• **ENTRIES SUPPLIED**:
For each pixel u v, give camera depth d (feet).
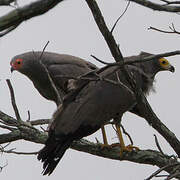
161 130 29.43
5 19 17.04
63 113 33.86
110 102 36.22
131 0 18.51
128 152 35.40
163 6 18.69
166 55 22.34
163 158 34.32
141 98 28.27
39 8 17.06
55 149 32.07
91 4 23.56
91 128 34.76
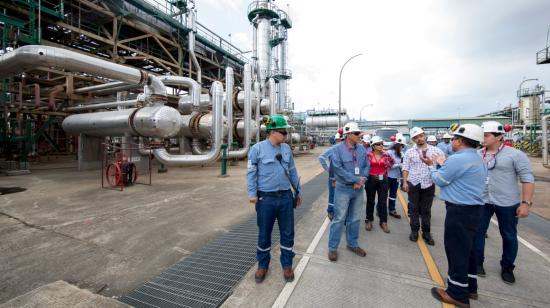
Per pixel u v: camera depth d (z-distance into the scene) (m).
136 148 9.73
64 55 7.48
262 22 24.80
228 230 4.64
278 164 2.86
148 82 9.48
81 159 12.57
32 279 3.00
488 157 3.00
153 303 2.55
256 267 3.20
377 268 3.14
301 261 3.33
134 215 5.55
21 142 13.25
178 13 19.48
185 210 5.97
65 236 4.32
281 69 30.70
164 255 3.63
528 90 29.34
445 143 7.00
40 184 9.15
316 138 46.00
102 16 15.41
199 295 2.65
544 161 13.75
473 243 2.55
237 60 26.83
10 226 4.79
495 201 2.92
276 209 2.85
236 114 16.98
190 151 15.03
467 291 2.38
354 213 3.50
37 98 13.12
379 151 4.55
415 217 4.04
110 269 3.24
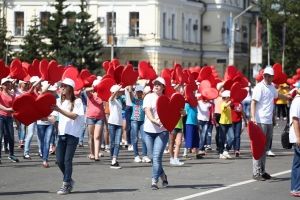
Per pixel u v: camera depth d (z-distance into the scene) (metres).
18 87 25.22
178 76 25.77
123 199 16.12
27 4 81.94
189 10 90.25
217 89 25.97
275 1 93.81
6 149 25.72
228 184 18.66
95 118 23.56
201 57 94.19
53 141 25.66
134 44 80.25
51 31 70.75
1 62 25.14
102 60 76.06
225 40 95.25
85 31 71.38
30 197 16.34
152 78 24.47
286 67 92.81
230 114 25.38
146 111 17.48
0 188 17.67
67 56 70.31
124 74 22.27
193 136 24.94
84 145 30.00
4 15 77.38
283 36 89.38
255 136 18.73
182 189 17.70
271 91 19.47
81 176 19.97
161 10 81.25
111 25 80.69
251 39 104.19
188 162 23.89
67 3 81.31
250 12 103.88
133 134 23.80
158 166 17.53
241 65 101.69
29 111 16.47
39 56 69.81
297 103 16.92
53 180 19.09
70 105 16.67
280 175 20.59
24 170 21.16
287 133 18.22
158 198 16.28
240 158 25.44
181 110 17.42
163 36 82.31
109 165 22.64
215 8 94.12
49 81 23.48
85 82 25.47
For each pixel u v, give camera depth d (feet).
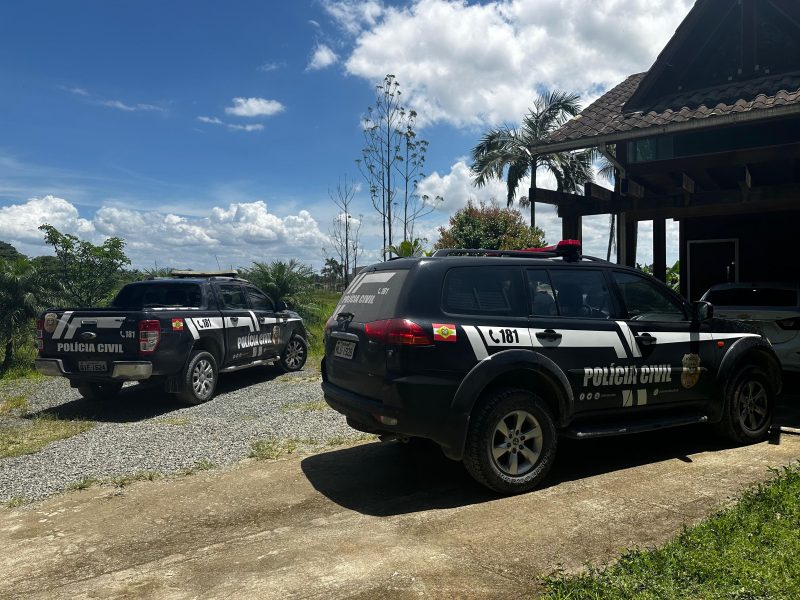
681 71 34.32
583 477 16.58
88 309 27.81
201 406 28.37
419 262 15.58
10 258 47.16
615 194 30.91
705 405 18.86
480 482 15.16
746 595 9.40
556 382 15.94
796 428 21.31
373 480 17.02
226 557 12.34
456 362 14.85
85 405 29.48
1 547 13.26
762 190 26.55
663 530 12.63
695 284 43.16
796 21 31.81
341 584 10.87
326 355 18.02
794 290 27.61
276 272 55.93
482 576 10.98
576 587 10.04
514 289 16.34
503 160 92.99
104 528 14.16
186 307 29.96
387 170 68.28
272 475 17.70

• **TASK BRIEF**: Look over the listing. Pull out every line with the string "pixel" in it.

• **SOLUTION TO THIS EXERCISE**:
For each pixel u v, give camera depth d (feet).
Per pixel u v: camera depth d (z-distance into the scene) (m).
Per pixel u v: camera depth d (z-distance into the scene) (metres).
For each pixel u v, give camera depth d (feet).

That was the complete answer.